**Work to do:**
Write out the material below again, swapping every "catalogue" for "catalog" and keeping everything else the same.

Records from a data source
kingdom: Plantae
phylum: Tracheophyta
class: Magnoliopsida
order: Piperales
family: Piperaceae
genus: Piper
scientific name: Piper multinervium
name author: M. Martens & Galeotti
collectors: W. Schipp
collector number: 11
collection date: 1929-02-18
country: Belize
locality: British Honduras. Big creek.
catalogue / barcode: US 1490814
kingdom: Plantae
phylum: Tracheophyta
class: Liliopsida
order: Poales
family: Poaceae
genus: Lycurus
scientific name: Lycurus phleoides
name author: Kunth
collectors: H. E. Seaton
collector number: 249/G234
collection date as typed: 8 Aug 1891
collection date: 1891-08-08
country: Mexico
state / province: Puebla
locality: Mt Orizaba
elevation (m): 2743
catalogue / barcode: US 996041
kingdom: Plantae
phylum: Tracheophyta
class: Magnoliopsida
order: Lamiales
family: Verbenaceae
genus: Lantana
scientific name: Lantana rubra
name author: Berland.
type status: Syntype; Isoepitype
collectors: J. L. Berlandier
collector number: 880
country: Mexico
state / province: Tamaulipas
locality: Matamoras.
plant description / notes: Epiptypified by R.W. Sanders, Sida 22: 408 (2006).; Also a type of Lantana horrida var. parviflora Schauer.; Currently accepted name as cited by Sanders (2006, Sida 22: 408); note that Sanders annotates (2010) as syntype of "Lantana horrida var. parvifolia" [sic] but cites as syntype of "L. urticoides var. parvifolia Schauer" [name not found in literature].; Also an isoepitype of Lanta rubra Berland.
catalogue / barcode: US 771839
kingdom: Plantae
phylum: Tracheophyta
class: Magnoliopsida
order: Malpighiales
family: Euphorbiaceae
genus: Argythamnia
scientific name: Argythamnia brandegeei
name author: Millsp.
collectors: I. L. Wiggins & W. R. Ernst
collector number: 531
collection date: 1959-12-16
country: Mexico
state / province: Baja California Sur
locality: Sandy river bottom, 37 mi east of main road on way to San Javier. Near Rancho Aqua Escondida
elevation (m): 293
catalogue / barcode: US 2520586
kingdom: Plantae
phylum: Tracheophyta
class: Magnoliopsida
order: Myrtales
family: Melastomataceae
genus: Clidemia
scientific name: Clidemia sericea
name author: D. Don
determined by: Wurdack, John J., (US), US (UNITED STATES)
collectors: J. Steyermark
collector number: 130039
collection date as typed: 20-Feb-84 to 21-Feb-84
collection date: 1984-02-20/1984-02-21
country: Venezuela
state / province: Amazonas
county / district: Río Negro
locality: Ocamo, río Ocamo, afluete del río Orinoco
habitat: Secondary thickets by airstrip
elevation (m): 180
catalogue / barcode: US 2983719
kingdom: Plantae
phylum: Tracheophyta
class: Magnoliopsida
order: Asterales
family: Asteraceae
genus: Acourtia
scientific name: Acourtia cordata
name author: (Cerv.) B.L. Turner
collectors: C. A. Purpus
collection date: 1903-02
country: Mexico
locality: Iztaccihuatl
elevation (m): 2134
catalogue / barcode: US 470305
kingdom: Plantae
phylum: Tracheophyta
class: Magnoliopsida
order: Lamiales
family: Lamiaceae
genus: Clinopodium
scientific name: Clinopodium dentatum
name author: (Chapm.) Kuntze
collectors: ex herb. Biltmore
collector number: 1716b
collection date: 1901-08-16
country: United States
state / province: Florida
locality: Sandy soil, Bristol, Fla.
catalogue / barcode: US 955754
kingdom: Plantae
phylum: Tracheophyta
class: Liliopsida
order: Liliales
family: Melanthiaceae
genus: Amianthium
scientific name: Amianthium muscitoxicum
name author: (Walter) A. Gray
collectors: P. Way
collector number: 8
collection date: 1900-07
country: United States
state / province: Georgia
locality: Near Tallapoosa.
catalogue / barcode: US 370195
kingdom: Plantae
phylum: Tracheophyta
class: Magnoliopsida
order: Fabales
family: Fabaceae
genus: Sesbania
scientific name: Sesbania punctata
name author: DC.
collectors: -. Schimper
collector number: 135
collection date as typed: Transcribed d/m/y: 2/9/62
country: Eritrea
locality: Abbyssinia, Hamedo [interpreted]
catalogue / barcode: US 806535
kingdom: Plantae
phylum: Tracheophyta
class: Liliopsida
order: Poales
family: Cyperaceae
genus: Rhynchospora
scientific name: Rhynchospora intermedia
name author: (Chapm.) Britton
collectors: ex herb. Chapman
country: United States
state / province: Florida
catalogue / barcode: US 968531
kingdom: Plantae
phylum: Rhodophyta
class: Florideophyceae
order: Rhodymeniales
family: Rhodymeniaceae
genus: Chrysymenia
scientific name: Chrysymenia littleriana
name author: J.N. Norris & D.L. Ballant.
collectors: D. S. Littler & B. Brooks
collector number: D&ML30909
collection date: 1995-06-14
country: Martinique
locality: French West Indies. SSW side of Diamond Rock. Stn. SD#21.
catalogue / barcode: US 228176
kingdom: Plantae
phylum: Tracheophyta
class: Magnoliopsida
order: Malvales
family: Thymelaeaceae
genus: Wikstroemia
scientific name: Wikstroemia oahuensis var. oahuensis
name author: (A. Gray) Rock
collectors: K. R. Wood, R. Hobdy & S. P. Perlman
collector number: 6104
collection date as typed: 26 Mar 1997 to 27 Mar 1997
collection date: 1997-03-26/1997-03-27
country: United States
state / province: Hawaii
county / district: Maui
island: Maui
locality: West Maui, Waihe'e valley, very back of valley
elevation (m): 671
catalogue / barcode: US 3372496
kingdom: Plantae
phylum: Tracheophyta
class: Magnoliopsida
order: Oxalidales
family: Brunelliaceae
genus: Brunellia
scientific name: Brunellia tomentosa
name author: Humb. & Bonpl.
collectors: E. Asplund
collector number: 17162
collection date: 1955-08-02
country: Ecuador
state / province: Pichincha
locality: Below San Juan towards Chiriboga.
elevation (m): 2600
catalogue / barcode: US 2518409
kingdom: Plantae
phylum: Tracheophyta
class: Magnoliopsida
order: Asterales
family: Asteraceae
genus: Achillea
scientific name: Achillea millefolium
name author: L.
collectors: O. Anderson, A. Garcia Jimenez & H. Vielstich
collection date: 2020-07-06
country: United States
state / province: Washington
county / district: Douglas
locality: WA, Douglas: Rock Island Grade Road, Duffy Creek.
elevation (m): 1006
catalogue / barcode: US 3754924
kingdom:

**Correct response:**
kingdom: Plantae
phylum: Tracheophyta
class: Magnoliopsida
order: Piperales
family: Piperaceae
genus: Piper
scientific name: Piper multinervium
name author: M. Martens & Galeotti
collectors: W. Schipp
collector number: 11
collection date: 1929-02-18
country: Belize
locality: British Honduras. Big creek.
catalog / barcode: US 1490814
kingdom: Plantae
phylum: Tracheophyta
class: Liliopsida
order: Poales
family: Poaceae
genus: Lycurus
scientific name: Lycurus phleoides
name author: Kunth
collectors: H. E. Seaton
collector number: 249/G234
collection date as typed: 8 Aug 1891
collection date: 1891-08-08
country: Mexico
state / province: Puebla
locality: Mt Orizaba
elevation (m): 2743
catalog / barcode: US 996041
kingdom: Plantae
phylum: Tracheophyta
class: Magnoliopsida
order: Lamiales
family: Verbenaceae
genus: Lantana
scientific name: Lantana rubra
name author: Berland.
type status: Syntype; Isoepitype
collectors: J. L. Berlandier
collector number: 880
country: Mexico
state / province: Tamaulipas
locality: Matamoras.
plant description / notes: Epiptypified by R.W. Sanders, Sida 22: 408 (2006).; Also a type of Lantana horrida var. parviflora Schauer.; Currently accepted name as cited by Sanders (2006, Sida 22: 408); note that Sanders annotates (2010) as syntype of "Lantana horrida var. parvifolia" [sic] but cites as syntype of "L. urticoides var. parvifolia Schauer" [name not found in literature].; Also an isoepitype of Lanta rubra Berland.
catalog / barcode: US 771839
kingdom: Plantae
phylum: Tracheophyta
class: Magnoliopsida
order: Malpighiales
family: Euphorbiaceae
genus: Argythamnia
scientific name: Argythamnia brandegeei
name author: Millsp.
collectors: I. L. Wiggins & W. R. Ernst
collector number: 531
collection date: 1959-12-16
country: Mexico
state / province: Baja California Sur
locality: Sandy river bottom, 37 mi east of main road on way to San Javier. Near Rancho Aqua Escondida
elevation (m): 293
catalog / barcode: US 2520586
kingdom: Plantae
phylum: Tracheophyta
class: Magnoliopsida
order: Myrtales
family: Melastomataceae
genus: Clidemia
scientific name: Clidemia sericea
name author: D. Don
determined by: Wurdack, John J., (US), US (UNITED STATES)
collectors: J. Steyermark
collector number: 130039
collection date as typed: 20-Feb-84 to 21-Feb-84
collection date: 1984-02-20/1984-02-21
country: Venezuela
state / province: Amazonas
county / district: Río Negro
locality: Ocamo, río Ocamo, afluete del río Orinoco
habitat: Secondary thickets by airstrip
elevation (m): 180
catalog / barcode: US 2983719
kingdom: Plantae
phylum: Tracheophyta
class: Magnoliopsida
order: Asterales
family: Asteraceae
genus: Acourtia
scientific name: Acourtia cordata
name author: (Cerv.) B.L. Turner
collectors: C. A. Purpus
collection date: 1903-02
country: Mexico
locality: Iztaccihuatl
elevation (m): 2134
catalog / barcode: US 470305
kingdom: Plantae
phylum: Tracheophyta
class: Magnoliopsida
order: Lamiales
family: Lamiaceae
genus: Clinopodium
scientific name: Clinopodium dentatum
name author: (Chapm.) Kuntze
collectors: ex herb. Biltmore
collector number: 1716b
collection date: 1901-08-16
country: United States
state / province: Florida
locality: Sandy soil, Bristol, Fla.
catalog / barcode: US 955754
kingdom: Plantae
phylum: Tracheophyta
class: Liliopsida
order: Liliales
family: Melanthiaceae
genus: Amianthium
scientific name: Amianthium muscitoxicum
name author: (Walter) A. Gray
collectors: P. Way
collector number: 8
collection date: 1900-07
country: United States
state / province: Georgia
locality: Near Tallapoosa.
catalog / barcode: US 370195
kingdom: Plantae
phylum: Tracheophyta
class: Magnoliopsida
order: Fabales
family: Fabaceae
genus: Sesbania
scientific name: Sesbania punctata
name author: DC.
collectors: -. Schimper
collector number: 135
collection date as typed: Transcribed d/m/y: 2/9/62
country: Eritrea
locality: Abbyssinia, Hamedo [interpreted]
catalog / barcode: US 806535
kingdom: Plantae
phylum: Tracheophyta
class: Liliopsida
order: Poales
family: Cyperaceae
genus: Rhynchospora
scientific name: Rhynchospora intermedia
name author: (Chapm.) Britton
collectors: ex herb. Chapman
country: United States
state / province: Florida
catalog / barcode: US 968531
kingdom: Plantae
phylum: Rhodophyta
class: Florideophyceae
order: Rhodymeniales
family: Rhodymeniaceae
genus: Chrysymenia
scientific name: Chrysymenia littleriana
name author: J.N. Norris & D.L. Ballant.
collectors: D. S. Littler & B. Brooks
collector number: D&ML30909
collection date: 1995-06-14
country: Martinique
locality: French West Indies. SSW side of Diamond Rock. Stn. SD#21.
catalog / barcode: US 228176
kingdom: Plantae
phylum: Tracheophyta
class: Magnoliopsida
order: Malvales
family: Thymelaeaceae
genus: Wikstroemia
scientific name: Wikstroemia oahuensis var. oahuensis
name author: (A. Gray) Rock
collectors: K. R. Wood, R. Hobdy & S. P. Perlman
collector number: 6104
collection date as typed: 26 Mar 1997 to 27 Mar 1997
collection date: 1997-03-26/1997-03-27
country: United States
state / province: Hawaii
county / district: Maui
island: Maui
locality: West Maui, Waihe'e valley, very back of valley
elevation (m): 671
catalog / barcode: US 3372496
kingdom: Plantae
phylum: Tracheophyta
class: Magnoliopsida
order: Oxalidales
family: Brunelliaceae
genus: Brunellia
scientific name: Brunellia tomentosa
name author: Humb. & Bonpl.
collectors: E. Asplund
collector number: 17162
collection date: 1955-08-02
country: Ecuador
state / province: Pichincha
locality: Below San Juan towards Chiriboga.
elevation (m): 2600
catalog / barcode: US 2518409
kingdom: Plantae
phylum: Tracheophyta
class: Magnoliopsida
order: Asterales
family: Asteraceae
genus: Achillea
scientific name: Achillea millefolium
name author: L.
collectors: O. Anderson, A. Garcia Jimenez & H. Vielstich
collection date: 2020-07-06
country: United States
state / province: Washington
county / district: Douglas
locality: WA, Douglas: Rock Island Grade Road, Duffy Creek.
elevation (m): 1006
catalog / barcode: US 3754924
kingdom:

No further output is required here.